For although your loyalty to the faith is proof to them that you will perish, it is in fact proof to you that you will be saved – saved by God.[8]

The Philippians are to view their situation of persecution as a positive sign that they are remaining faithful, and are in fact living as citizens of heaven (1:27a; 3:20), even though those who oppose them view their faithfulness as a sign that they are going to be destroyed, through incarceration by officials and through punishments from the gods.[9] Just as Paul is currently in prison and suffering for his living worthy of the gospel (1:12-26), yet maintains a godly perspective, this verse shows us that Paul is exhorting these Philippian followers to remain faithful and live worthy of the gospel of the Messiah, despite the perspective of outsiders. As

Fowl concludes,
In 1:28 Paul is displaying two competing conceptions of the result of the Philippians’ adhering to their faith in the ways Paul admonishes. To the opponents, it is wilful flaunting of Roman authority and anticipates the Christians’ imminent destruction. In reality, it marks the salvation of the Christians. On this account, debates about whether the destruction/salvation pairing here refers to the temporal or eternal realm simply miss the point. The opponents view the Philippians’ physical destruction as testimony to their eternal perdition. For Paul and the Philippians, their steadfastness demonstrates their salvation, whether they live or die. It is simply the way they magnify Christ in their bodies (cf. 1:20).[10]
Granted this reading is not perfect, and the traditional interpretation is still plausible, we find this reading fits better with the context outlined, and thus should be considered carefully.

[1] G. D. Fee, Paul’s Letter to the Philippians (Michigan: Eerdmans, 1995), 168-170; G. F. Hawthorne, Philippians (Waco: Word, 1983), 58-60 and S. E. Fowl, “Philippians 1:28b, One More Time” in New Testament Greek and Exegesis: Essays in Honour of Gerald F. Hawthorne Edited by A. M. Donaldson and T. B. Sailors. (Michigan: Eerdmans, 2003), 167-179. “No one view stands head and shoulders above the rest. Indeed, all attempts to make sense of this verse end up having to supply words or concepts that are not directly expressed, but perhaps implied, in these two clauses.” (172).
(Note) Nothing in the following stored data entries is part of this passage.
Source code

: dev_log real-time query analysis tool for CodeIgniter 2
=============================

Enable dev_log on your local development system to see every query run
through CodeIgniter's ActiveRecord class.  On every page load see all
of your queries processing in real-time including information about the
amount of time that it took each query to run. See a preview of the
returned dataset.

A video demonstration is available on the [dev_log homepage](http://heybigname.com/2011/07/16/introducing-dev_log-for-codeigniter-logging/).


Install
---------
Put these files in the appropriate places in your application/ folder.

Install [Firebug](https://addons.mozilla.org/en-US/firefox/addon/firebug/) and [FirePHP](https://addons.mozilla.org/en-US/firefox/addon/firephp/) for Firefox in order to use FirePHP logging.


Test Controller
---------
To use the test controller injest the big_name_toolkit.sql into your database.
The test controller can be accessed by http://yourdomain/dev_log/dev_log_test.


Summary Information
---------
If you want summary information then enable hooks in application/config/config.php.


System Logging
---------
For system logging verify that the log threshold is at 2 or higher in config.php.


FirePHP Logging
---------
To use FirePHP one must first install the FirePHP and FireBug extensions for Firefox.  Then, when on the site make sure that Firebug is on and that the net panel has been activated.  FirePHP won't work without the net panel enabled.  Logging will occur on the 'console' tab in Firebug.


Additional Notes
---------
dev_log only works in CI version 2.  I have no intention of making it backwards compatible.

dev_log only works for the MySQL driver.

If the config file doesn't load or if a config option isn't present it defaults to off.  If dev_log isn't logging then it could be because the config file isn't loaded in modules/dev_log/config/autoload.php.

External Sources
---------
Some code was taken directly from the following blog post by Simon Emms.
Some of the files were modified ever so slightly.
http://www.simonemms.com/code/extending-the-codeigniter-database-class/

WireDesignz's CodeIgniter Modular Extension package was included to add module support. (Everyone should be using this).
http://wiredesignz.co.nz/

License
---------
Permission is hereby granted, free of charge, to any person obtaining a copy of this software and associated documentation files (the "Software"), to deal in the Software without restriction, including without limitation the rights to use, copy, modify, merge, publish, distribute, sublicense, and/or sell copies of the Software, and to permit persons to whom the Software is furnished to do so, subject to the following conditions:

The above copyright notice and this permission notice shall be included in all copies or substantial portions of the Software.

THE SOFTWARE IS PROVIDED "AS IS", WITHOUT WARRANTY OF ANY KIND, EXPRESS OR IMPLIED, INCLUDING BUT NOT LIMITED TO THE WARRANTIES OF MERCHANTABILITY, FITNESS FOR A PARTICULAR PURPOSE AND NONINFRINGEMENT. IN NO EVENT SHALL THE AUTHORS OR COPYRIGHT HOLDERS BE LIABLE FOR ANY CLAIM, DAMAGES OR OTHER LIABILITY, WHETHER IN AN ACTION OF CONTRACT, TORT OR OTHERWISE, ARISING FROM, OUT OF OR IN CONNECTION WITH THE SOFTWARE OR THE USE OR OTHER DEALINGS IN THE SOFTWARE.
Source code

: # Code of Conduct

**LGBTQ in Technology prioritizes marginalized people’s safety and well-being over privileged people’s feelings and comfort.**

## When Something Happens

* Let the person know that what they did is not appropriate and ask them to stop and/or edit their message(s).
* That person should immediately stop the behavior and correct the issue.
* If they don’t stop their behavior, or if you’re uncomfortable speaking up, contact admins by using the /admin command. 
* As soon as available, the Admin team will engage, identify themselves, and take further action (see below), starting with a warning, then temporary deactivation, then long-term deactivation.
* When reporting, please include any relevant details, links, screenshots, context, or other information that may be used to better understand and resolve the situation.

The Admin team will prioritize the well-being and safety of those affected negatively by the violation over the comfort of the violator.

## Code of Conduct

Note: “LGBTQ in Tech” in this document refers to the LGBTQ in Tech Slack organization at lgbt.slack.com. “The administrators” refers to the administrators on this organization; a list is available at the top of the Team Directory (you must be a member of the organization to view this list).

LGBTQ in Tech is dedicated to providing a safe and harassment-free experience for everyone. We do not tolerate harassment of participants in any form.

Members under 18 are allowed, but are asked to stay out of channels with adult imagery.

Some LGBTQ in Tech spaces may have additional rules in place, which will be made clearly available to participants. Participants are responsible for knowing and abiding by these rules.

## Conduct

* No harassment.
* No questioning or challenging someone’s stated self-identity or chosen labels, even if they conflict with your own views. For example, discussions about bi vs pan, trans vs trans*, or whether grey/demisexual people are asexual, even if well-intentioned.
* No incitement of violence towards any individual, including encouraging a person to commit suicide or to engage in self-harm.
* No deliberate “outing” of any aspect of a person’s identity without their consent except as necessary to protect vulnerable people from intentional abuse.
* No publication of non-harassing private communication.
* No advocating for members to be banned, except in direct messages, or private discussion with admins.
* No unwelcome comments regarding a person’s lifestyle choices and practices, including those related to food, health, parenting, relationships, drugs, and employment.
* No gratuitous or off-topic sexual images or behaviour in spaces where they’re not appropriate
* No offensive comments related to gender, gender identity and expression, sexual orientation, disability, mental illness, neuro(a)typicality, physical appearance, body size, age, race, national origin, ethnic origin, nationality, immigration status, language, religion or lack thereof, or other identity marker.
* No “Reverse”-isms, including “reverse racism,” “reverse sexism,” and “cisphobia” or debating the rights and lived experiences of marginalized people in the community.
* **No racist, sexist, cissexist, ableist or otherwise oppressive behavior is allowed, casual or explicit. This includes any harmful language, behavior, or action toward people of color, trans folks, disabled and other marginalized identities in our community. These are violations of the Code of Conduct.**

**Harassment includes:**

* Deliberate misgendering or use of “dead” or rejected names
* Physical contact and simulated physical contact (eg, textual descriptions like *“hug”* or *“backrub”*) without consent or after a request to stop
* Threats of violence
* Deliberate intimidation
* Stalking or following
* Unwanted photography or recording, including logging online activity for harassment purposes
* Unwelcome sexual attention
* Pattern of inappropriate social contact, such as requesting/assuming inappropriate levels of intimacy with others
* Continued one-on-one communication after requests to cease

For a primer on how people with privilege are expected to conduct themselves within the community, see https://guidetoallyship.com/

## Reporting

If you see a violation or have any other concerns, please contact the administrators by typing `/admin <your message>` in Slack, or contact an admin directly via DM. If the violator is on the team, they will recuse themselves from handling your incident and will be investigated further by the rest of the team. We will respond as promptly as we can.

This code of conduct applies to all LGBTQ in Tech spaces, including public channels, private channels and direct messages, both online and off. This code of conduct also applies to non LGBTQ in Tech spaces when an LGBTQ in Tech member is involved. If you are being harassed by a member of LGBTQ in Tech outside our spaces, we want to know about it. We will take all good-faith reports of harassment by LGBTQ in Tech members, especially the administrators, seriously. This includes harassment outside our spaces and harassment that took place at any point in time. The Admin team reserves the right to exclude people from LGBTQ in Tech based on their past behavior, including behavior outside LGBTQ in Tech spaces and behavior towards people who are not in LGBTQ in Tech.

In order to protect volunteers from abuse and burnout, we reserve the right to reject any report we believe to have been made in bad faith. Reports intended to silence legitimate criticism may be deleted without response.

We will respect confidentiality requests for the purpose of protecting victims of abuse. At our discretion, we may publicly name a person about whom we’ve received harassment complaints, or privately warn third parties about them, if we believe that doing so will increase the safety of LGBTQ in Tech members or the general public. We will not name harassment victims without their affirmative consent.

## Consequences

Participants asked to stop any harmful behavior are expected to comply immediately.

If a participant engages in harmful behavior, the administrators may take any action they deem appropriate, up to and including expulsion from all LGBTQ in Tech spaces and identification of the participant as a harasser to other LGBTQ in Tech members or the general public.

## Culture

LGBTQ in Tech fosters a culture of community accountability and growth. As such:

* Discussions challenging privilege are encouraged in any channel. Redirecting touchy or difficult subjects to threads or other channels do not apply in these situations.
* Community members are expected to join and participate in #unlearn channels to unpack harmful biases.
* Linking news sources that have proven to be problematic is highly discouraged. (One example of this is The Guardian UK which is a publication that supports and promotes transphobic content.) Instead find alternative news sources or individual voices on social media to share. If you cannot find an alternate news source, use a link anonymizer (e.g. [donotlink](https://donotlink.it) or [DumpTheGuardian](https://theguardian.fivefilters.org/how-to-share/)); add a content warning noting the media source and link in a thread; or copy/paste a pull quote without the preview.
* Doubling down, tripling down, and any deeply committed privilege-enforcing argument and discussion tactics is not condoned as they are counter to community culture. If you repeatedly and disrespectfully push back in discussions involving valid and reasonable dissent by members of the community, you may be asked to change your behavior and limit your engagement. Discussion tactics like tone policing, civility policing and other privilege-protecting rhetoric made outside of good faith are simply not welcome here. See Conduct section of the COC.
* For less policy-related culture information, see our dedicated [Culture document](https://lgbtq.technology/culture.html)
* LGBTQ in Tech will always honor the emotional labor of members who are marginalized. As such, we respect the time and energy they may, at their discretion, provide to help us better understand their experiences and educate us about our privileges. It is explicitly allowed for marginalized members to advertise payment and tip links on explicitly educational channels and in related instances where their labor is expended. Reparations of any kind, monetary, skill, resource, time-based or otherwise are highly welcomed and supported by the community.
[2] Fowl, 171 “As the rest of vv. 27-28 unfolds, it is clear that, for the Philippians, ordering their common life in a manner worthy of the gospel will require a set of practices in which they as a community will have to engage.”
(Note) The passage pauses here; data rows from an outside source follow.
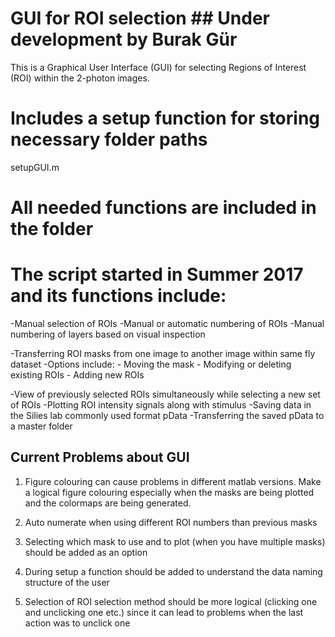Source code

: # GUI for ROI selection ## Under development by Burak Gür
This is a Graphical User Interface (GUI) for selecting Regions of Interest (ROI) within the 2-photon images. 

# Includes a setup function for storing necessary folder paths
setupGUI.m

# All needed functions are included in the folder

# The script started in Summer 2017 and its functions include:
-Manual selection of ROIs
-Manual or automatic numbering of ROIs
-Manual numbering of layers based on visual inspection

-Transferring ROI masks from one image to another image within same fly dataset
-Options include:
	- Moving the mask
	- Modifying or deleting existing ROIs
	- Adding new ROIs

-View of previously selected ROIs simultaneously while selecting a new set of ROIs
-Plotting ROI intensity signals along with stimulus
-Saving data in the Silies lab commonly used format pData
-Transferring the saved pData to a master folder

## Current Problems about GUI ##

1) Figure colouring can cause problems in different matlab versions. Make a logical figure colouring especially when the masks are being plotted and the colormaps are being generated.

2) Auto numerate when using different ROI numbers than previous masks

3) Selecting which mask to use and to plot (when you have multiple masks) should be added as an option

4) During setup a function should be added to understand the data naming structure of the user

5) Selection of ROI selection method should be more logical (clicking one and unclicking one etc.) since it can lead to problems when the last action was to unclick one 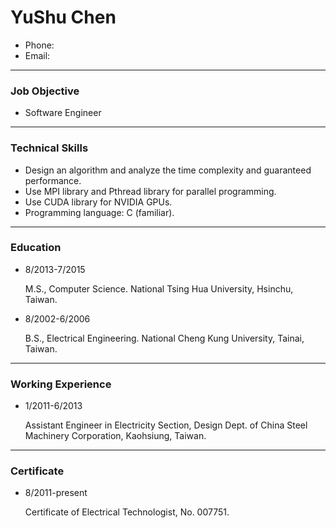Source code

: 
# YuShu Chen
*   Phone: 
*   Email: 

--------------------------------------------------------------------------
### Job Objective
*   Software Engineer

--------------------------------------------------------------------------
### Technical Skills
*   Design an algorithm and analyze the time complexity and guaranteed 
    performance.
*   Use MPI library and Pthread library for parallel programming.
*   Use CUDA library for NVIDIA GPUs.
*   Programming language: C (familiar).

--------------------------------------------------------------------------
### Education
*   8/2013-7/2015

    M.S., Computer Science. National Tsing Hua University, Hsinchu, Taiwan.
*   8/2002-6/2006

    B.S., Electrical Engineering. National Cheng Kung University, Tainai,
    Taiwan.

--------------------------------------------------------------------------
### Working Experience
*   1/2011-6/2013

    Assistant Engineer in Electricity Section, Design Dept. of China Steel
    Machinery Corporation, Kaohsiung, Taiwan.

--------------------------------------------------------------------------
### Certificate
*   8/2011-present

    Certificate of Electrical Technologist, No. 007751.

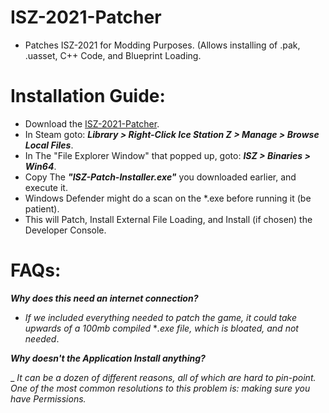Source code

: # ISZ-2021-Patcher
- Patches ISZ-2021 for Modding Purposes. (Allows installing of .pak, .uasset, C++ Code, and Blueprint Loading.





# Installation Guide:
- Download the [ISZ-2021-Patcher]().
- In Steam goto: ***Library > Right-Click Ice Station Z > Manage > Browse Local Files***.
- In The "File Explorer Window" that popped up, goto: ***ISZ > Binaries > Win64***.
- Copy The ***"ISZ-Patch-Installer.exe"*** you downloaded earlier, and execute it.
- Windows Defender might do a scan on the *.exe before running it (be patient).
- This will Patch, Install External File Loading, and Install (if chosen) the Developer Console.



# FAQs:
***Why does this need an internet connection?***

- *If we included everything needed to patch the game, it could take upwards of a 100mb compiled* **.exe file, which is bloated, and not needed*.

***Why doesn't the Application Install anything?***

_ *It can be a dozen of different reasons, all of which are hard to pin-point. One of the most common resolutions to this problem is: making sure you have Permissions.*
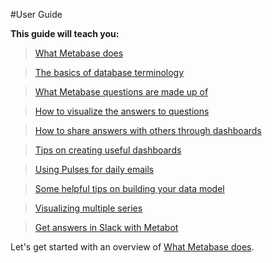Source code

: #User Guide

**This guide will teach you:**

> [What Metabase does](01-what-is-metabase.md)

> [The basics of database terminology](02-database-basics.md)

> [What Metabase questions are made up of](03-asking-questions.md)

> [How to visualize the answers to questions](04-visualizing-results.md)

> [How to share answers with others through dashboards](05-sharing-answers.md)

> [Tips on creating useful dashboards](06-dashboard-tips.md)

> [Using Pulses for daily emails](07-pulses.md)

> [Some helpful tips on building your data model](08-data-model-reference.md)

> [Visualizing multiple series](09-multi-series-charting.md)

> [Get answers in Slack with Metabot](10-metabot.md)

Let's get started with an overview of [What Metabase does](01-what-is-metabase.md).
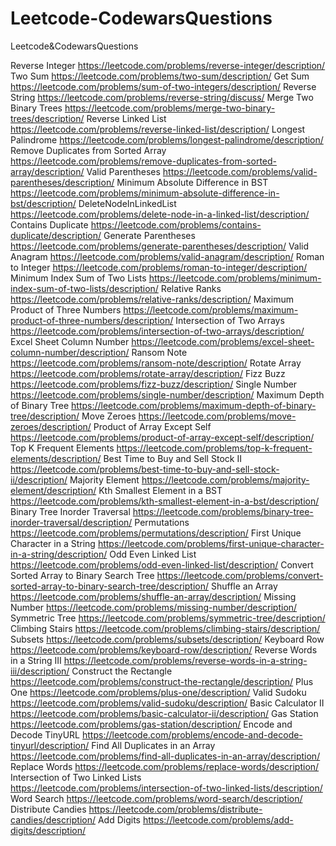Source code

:# Leetcode-CodewarsQuestions
Leetcode&amp;CodewarsQuestions

Reverse Integer            https://leetcode.com/problems/reverse-integer/description/   
Two Sum                    https://leetcode.com/problems/two-sum/description/
Get Sum                    https://leetcode.com/problems/sum-of-two-integers/description/
Reverse String             https://leetcode.com/problems/reverse-string/discuss/
Merge Two Binary Trees     https://leetcode.com/problems/merge-two-binary-trees/description/
Reverse Linked List        https://leetcode.com/problems/reverse-linked-list/description/
Longest Palindrome         https://leetcode.com/problems/longest-palindrome/description/
Remove Duplicates from Sorted Array     https://leetcode.com/problems/remove-duplicates-from-sorted-array/description/
Valid Parentheses          https://leetcode.com/problems/valid-parentheses/description/
Minimum Absolute Difference in BST      https://leetcode.com/problems/minimum-absolute-difference-in-bst/description/
DeleteNodeInLinkedList      https://leetcode.com/problems/delete-node-in-a-linked-list/description/
Contains Duplicate          https://leetcode.com/problems/contains-duplicate/description/
Generate Parentheses        https://leetcode.com/problems/generate-parentheses/description/
Valid Anagram               https://leetcode.com/problems/valid-anagram/description/
Roman to Integer            https://leetcode.com/problems/roman-to-integer/description/
Minimum Index Sum of Two Lists  https://leetcode.com/problems/minimum-index-sum-of-two-lists/description/
Relative Ranks              https://leetcode.com/problems/relative-ranks/description/
Maximum Product of Three Numbers    https://leetcode.com/problems/maximum-product-of-three-numbers/description/
Intersection of Two Arrays  https://leetcode.com/problems/intersection-of-two-arrays/description/
Excel Sheet Column Number   https://leetcode.com/problems/excel-sheet-column-number/description/
Ransom Note                 https://leetcode.com/problems/ransom-note/description/
Rotate Array                https://leetcode.com/problems/rotate-array/description/
Fizz Buzz                   https://leetcode.com/problems/fizz-buzz/description/
Single Number               https://leetcode.com/problems/single-number/description/
Maximum Depth of Binary Tree    https://leetcode.com/problems/maximum-depth-of-binary-tree/description/
Move Zeroes                 https://leetcode.com/problems/move-zeroes/description/
Product of Array Except Self    https://leetcode.com/problems/product-of-array-except-self/description/
Top K Frequent Elements     https://leetcode.com/problems/top-k-frequent-elements/description/
Best Time to Buy and Sell Stock II  https://leetcode.com/problems/best-time-to-buy-and-sell-stock-ii/description/
Majority Element            https://leetcode.com/problems/majority-element/description/ 
Kth Smallest Element in a BST   https://leetcode.com/problems/kth-smallest-element-in-a-bst/description/
Binary Tree Inorder Traversal   https://leetcode.com/problems/binary-tree-inorder-traversal/description/
Permutations                https://leetcode.com/problems/permutations/description/
First Unique Character in a String  https://leetcode.com/problems/first-unique-character-in-a-string/description/
Odd Even Linked List        https://leetcode.com/problems/odd-even-linked-list/description/
Convert Sorted Array to Binary Search Tree  https://leetcode.com/problems/convert-sorted-array-to-binary-search-tree/description/
Shuffle an Array            https://leetcode.com/problems/shuffle-an-array/description/
Missing Number              https://leetcode.com/problems/missing-number/description/
Symmetric Tree              https://leetcode.com/problems/symmetric-tree/description/
Climbing Stairs             https://leetcode.com/problems/climbing-stairs/description/
Subsets                     https://leetcode.com/problems/subsets/description/
Keyboard Row                https://leetcode.com/problems/keyboard-row/description/
Reverse Words in a String III   https://leetcode.com/problems/reverse-words-in-a-string-iii/description/
Construct the Rectangle     https://leetcode.com/problems/construct-the-rectangle/description/
Plus One                    https://leetcode.com/problems/plus-one/description/
Valid Sudoku                https://leetcode.com/problems/valid-sudoku/description/
Basic Calculator II         https://leetcode.com/problems/basic-calculator-ii/description/
Gas Station                 https://leetcode.com/problems/gas-station/description/
Encode and Decode TinyURL   https://leetcode.com/problems/encode-and-decode-tinyurl/description/
Find All Duplicates in an Array     https://leetcode.com/problems/find-all-duplicates-in-an-array/description/
Replace Words               https://leetcode.com/problems/replace-words/description/
Intersection of Two Linked Lists    https://leetcode.com/problems/intersection-of-two-linked-lists/description/
Word Search                 https://leetcode.com/problems/word-search/description/
Distribute Candies          https://leetcode.com/problems/distribute-candies/description/
Add Digits                  https://leetcode.com/problems/add-digits/description/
[3] Michael Gorman, Apostle of the Crucified Lord: A Theological Introduction to Paul and His Letters (Michigan: Eerdmans, 2004), 258
[4] Fowl, 173. See Fee, 168-169 as well as M. Bockmuehl, The Epistle to the Philippians (Peabody: Hendrickson, 1998), 101; P. T. O’Brien, The Epistle to the Philippians (Michigan: Eerdmans, 1991), 154.
[5] Fowl, 174. See Bockmuehl, 101; Fee, 168f.; O’Brien, 156-157. Fowl also notes this is the interpretation taken by many translations, RSV, NRSV, NEB, CEV, and NAB.
[6] Fowl, 174
[7] Beare, while taking this question seriously, proposes that the opponents would be affected psychologically by the Christians response. While this is possible, it unlikely this is what Paul had in mind. See F. W. Beare, Philippians (London: Black, 1959), 68.
[8] Hawthorne, 54
[9] Fowl, 176, “It is a concrete manifestation to the opponents of the Christians’ impending destruction, a destruction that would have entailed not only physical death but also the judgement of the gods.”